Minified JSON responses
———

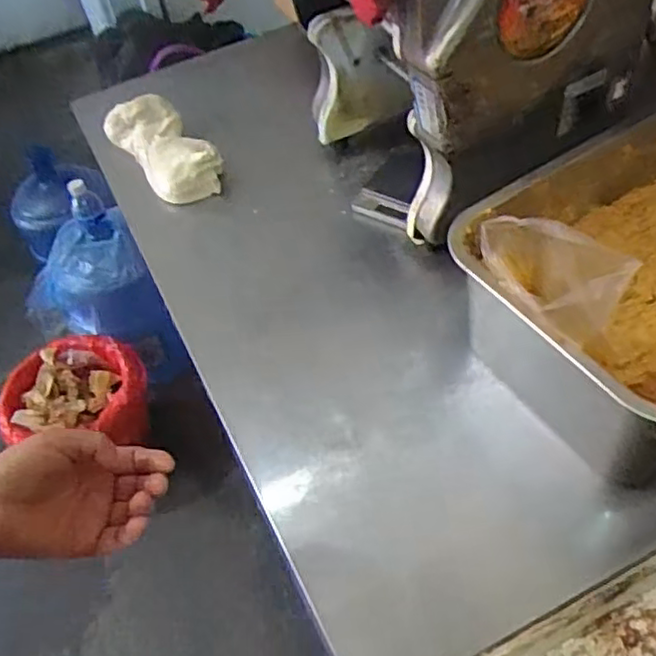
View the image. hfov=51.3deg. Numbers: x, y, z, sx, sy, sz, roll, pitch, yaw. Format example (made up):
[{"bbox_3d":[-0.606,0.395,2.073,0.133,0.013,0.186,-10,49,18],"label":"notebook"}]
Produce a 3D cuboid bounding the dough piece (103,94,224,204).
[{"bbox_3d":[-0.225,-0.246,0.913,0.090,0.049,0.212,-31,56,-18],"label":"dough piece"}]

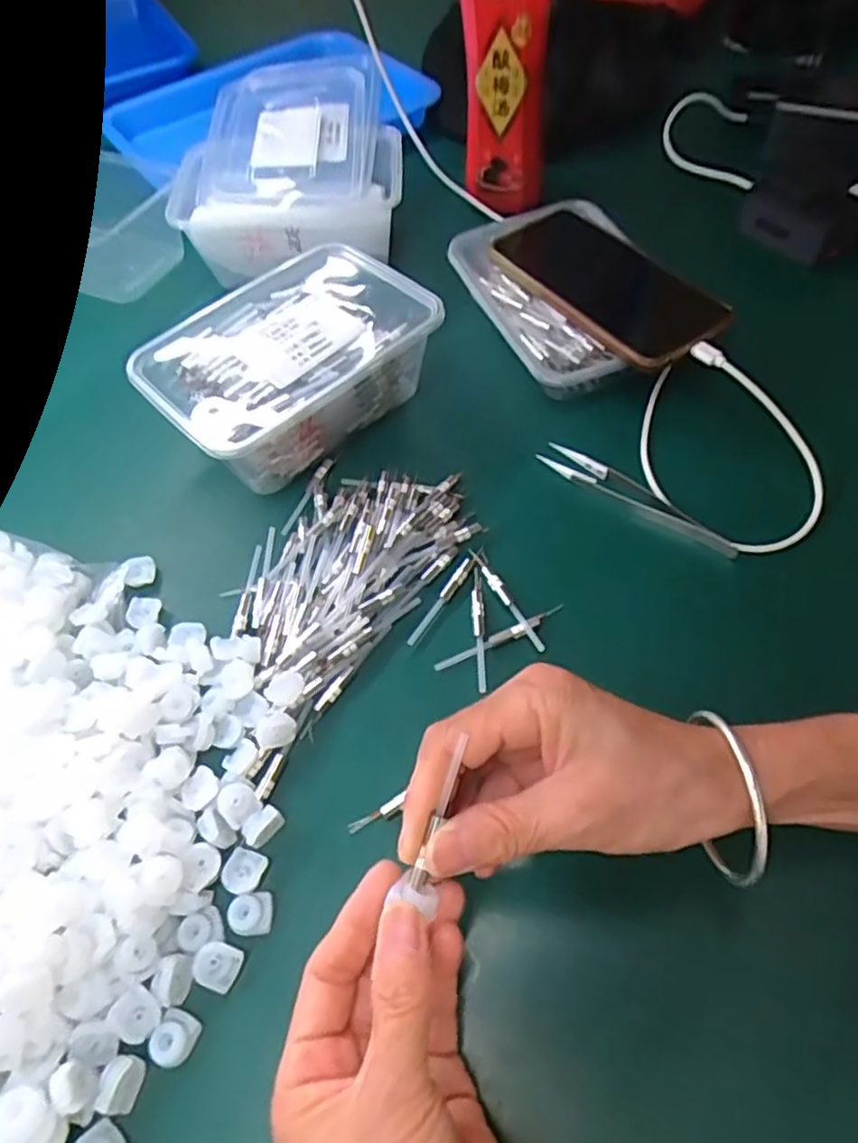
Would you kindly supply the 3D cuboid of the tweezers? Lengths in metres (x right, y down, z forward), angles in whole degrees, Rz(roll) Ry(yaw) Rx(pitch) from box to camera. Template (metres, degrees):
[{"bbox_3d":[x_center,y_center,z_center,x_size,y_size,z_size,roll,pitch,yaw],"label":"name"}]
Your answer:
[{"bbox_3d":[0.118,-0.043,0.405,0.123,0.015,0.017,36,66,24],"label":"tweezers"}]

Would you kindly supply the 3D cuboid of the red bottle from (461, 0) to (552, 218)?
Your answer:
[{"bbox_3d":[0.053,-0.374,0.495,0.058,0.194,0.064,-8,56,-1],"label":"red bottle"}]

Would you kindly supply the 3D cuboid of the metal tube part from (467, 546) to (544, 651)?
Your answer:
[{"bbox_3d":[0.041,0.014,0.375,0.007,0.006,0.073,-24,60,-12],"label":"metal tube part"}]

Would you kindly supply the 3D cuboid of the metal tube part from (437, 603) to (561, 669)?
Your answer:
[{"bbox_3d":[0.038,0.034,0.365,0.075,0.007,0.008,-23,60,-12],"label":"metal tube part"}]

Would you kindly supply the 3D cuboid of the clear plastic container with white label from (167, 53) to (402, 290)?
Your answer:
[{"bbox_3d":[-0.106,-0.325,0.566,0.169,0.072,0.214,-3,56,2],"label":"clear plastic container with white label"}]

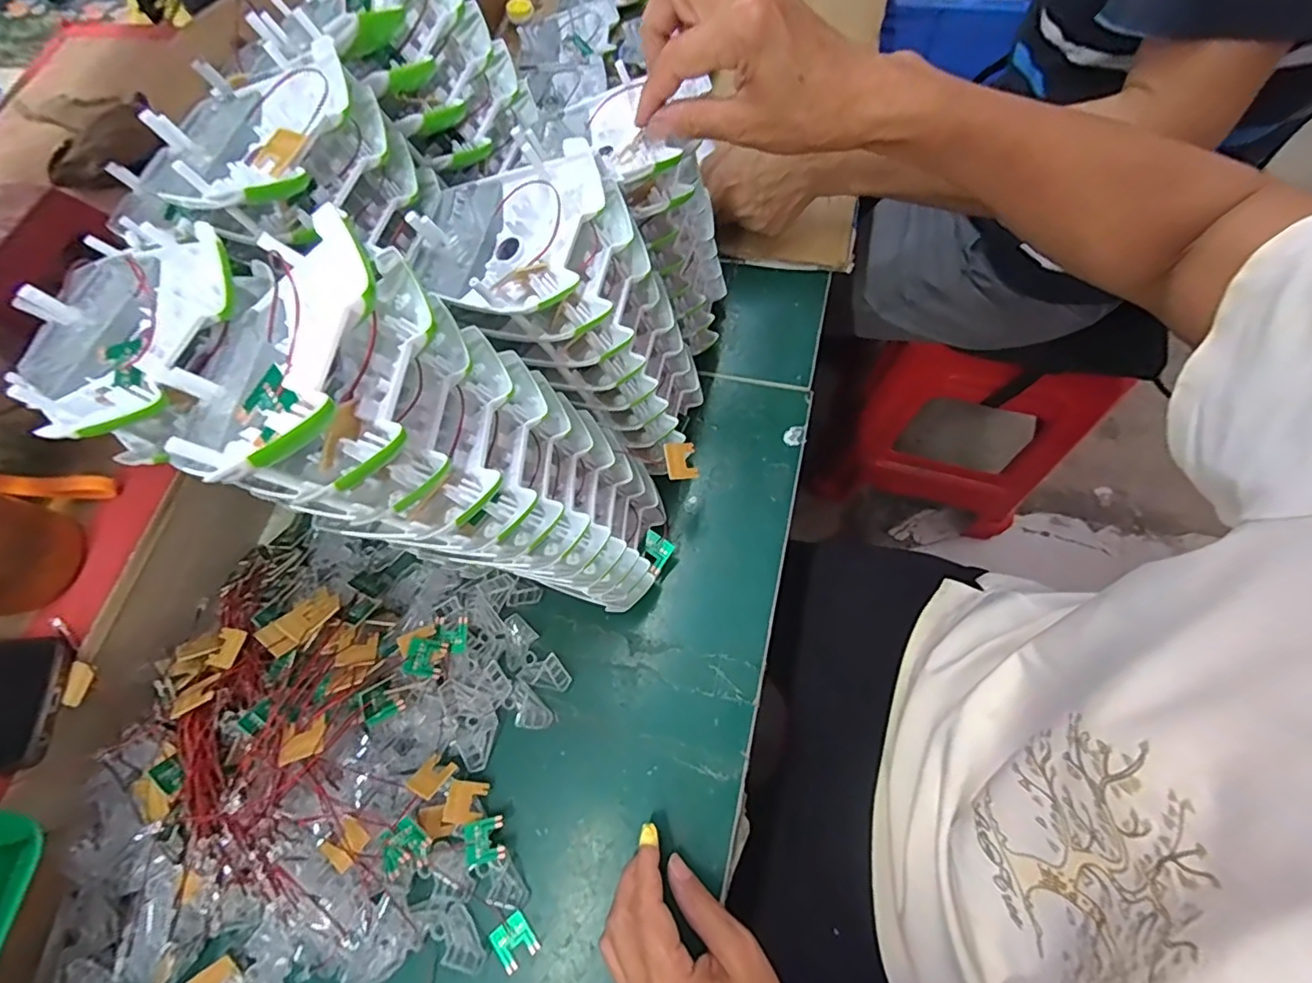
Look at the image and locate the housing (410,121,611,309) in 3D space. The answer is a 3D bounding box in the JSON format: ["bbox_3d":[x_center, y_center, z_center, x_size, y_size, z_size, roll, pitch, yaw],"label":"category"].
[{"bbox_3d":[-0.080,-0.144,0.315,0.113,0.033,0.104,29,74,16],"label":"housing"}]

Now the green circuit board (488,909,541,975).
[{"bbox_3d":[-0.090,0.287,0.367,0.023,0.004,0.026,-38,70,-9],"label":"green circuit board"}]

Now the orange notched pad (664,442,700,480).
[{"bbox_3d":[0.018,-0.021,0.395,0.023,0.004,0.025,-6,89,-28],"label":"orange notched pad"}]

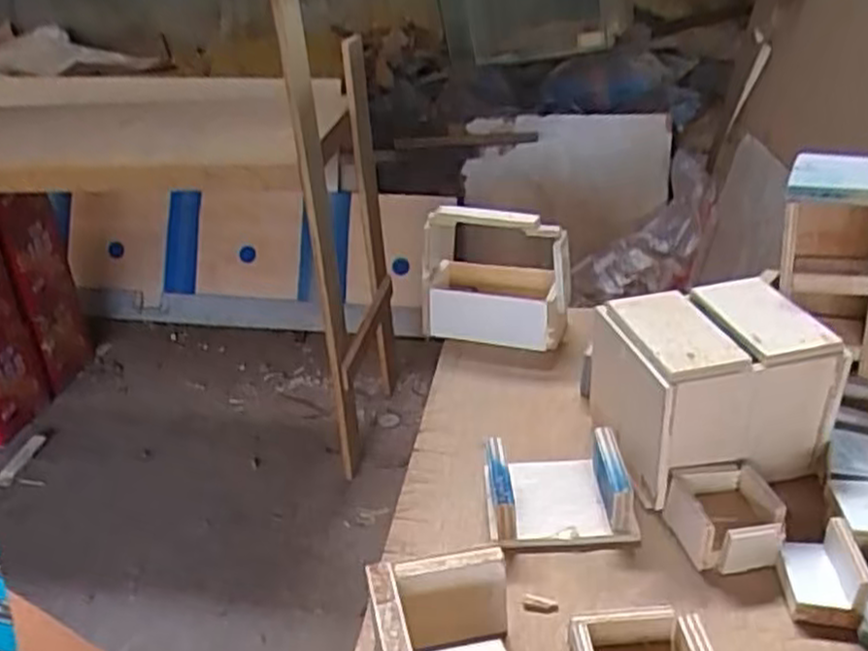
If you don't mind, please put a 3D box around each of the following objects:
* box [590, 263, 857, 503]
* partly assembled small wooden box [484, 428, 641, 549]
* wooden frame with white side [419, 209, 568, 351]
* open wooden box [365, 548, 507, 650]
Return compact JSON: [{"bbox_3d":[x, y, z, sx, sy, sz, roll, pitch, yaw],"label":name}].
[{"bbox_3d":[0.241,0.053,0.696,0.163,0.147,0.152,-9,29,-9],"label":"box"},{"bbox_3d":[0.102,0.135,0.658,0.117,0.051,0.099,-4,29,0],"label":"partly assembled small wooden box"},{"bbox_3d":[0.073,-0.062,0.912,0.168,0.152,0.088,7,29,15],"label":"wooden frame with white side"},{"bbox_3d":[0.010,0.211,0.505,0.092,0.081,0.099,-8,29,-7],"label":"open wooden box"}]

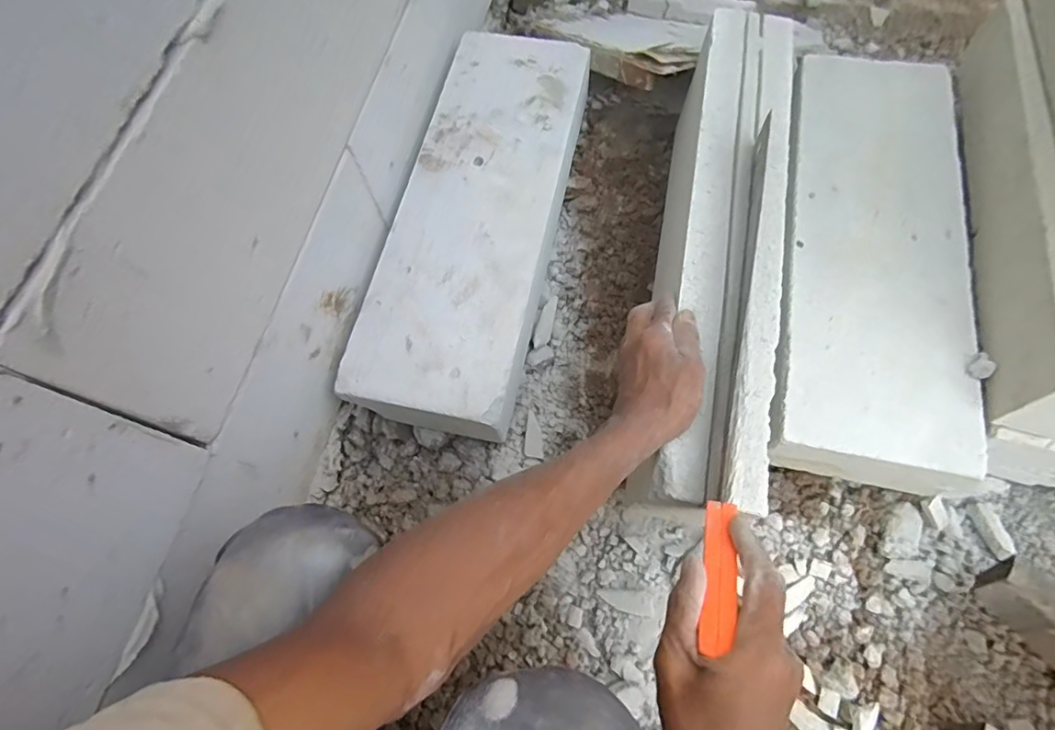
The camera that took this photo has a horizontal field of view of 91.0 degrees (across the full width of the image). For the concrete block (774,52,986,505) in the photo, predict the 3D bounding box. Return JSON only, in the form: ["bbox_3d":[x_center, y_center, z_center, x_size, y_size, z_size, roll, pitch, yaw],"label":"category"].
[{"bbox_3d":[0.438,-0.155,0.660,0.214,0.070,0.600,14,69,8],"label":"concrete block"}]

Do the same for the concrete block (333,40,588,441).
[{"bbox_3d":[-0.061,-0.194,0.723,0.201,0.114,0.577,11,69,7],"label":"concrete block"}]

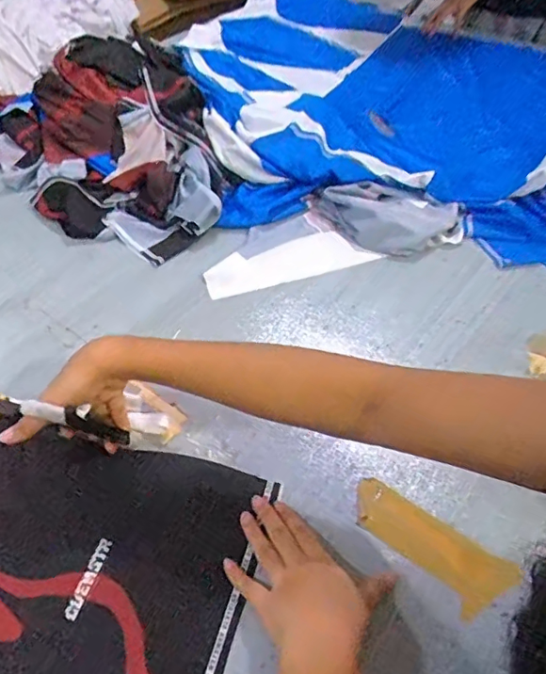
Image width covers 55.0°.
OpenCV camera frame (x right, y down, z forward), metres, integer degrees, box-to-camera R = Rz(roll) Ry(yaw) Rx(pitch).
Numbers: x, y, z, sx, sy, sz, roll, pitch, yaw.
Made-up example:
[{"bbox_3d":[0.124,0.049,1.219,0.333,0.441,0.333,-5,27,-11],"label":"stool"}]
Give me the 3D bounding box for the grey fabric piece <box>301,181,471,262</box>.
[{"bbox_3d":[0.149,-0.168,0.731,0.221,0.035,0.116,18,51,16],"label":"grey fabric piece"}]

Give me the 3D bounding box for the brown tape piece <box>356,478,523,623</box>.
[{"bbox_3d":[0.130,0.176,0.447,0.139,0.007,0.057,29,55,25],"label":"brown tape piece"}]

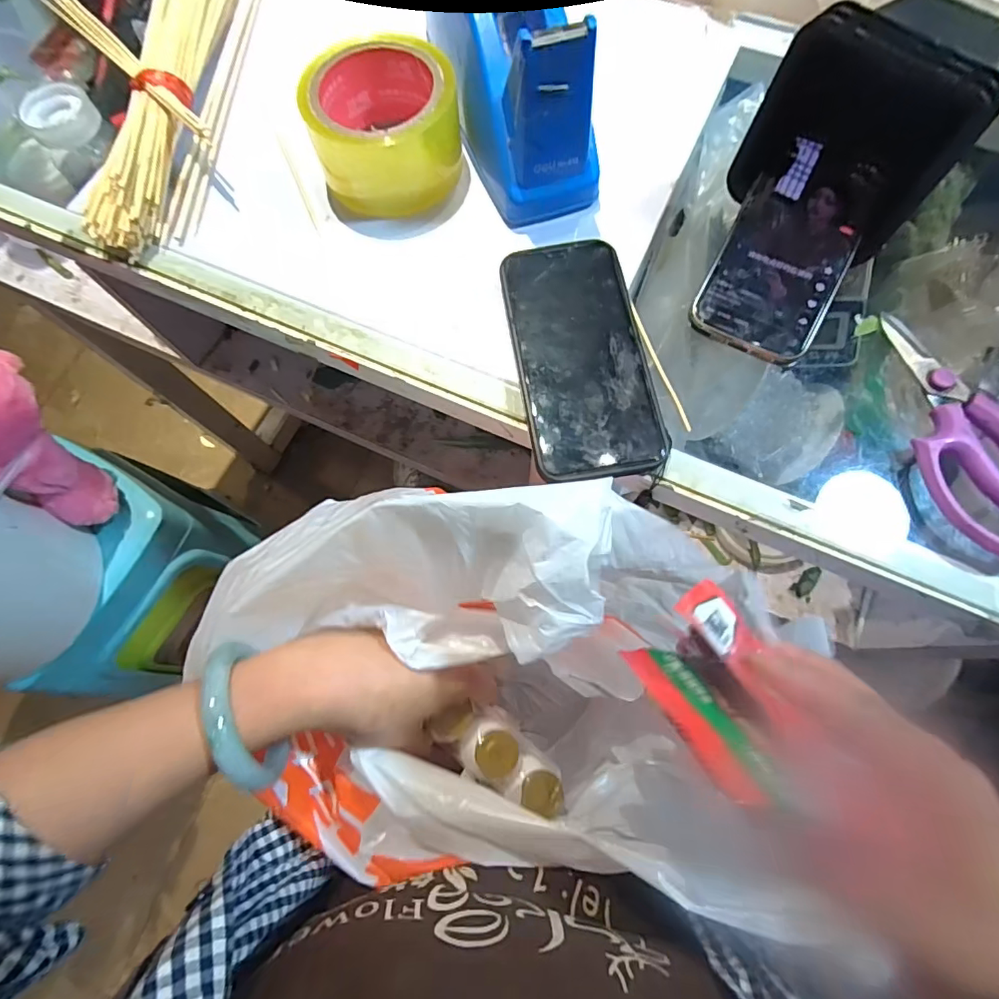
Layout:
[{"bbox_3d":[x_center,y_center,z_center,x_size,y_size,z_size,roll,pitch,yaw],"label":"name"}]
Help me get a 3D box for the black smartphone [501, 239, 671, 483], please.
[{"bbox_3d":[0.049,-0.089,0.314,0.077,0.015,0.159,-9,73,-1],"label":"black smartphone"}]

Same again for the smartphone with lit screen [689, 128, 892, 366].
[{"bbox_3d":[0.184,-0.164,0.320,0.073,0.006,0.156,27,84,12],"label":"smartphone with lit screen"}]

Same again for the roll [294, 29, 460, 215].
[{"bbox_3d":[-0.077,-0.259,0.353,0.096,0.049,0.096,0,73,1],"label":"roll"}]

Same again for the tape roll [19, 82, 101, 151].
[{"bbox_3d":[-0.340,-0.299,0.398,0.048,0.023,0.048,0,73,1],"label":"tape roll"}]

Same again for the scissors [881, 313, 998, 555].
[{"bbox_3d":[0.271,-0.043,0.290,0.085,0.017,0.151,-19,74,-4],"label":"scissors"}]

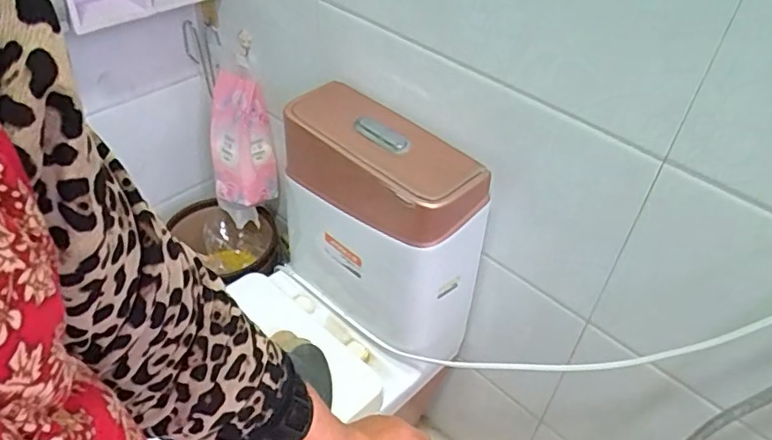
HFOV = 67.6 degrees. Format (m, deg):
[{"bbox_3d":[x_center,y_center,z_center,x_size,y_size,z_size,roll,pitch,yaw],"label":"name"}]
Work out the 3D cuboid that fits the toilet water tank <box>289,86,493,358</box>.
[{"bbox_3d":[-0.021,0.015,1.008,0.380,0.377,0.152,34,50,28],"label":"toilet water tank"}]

———

» **Goal of the exercise**:
Your answer should consist of copies of the lines above that include the string "down".

» **Answer box**:
Would you kindly supply the 3D cuboid of the tweezers? Lengths in metres (x right, y down, z forward), angles in whole degrees, Rz(roll) Ry(yaw) Rx(pitch) from box to camera. Template (metres, degrees):
OpenCV camera frame (x right, y down, z forward), metres, integer degrees, box-to-camera R = Rz(roll) Ry(yaw) Rx(pitch).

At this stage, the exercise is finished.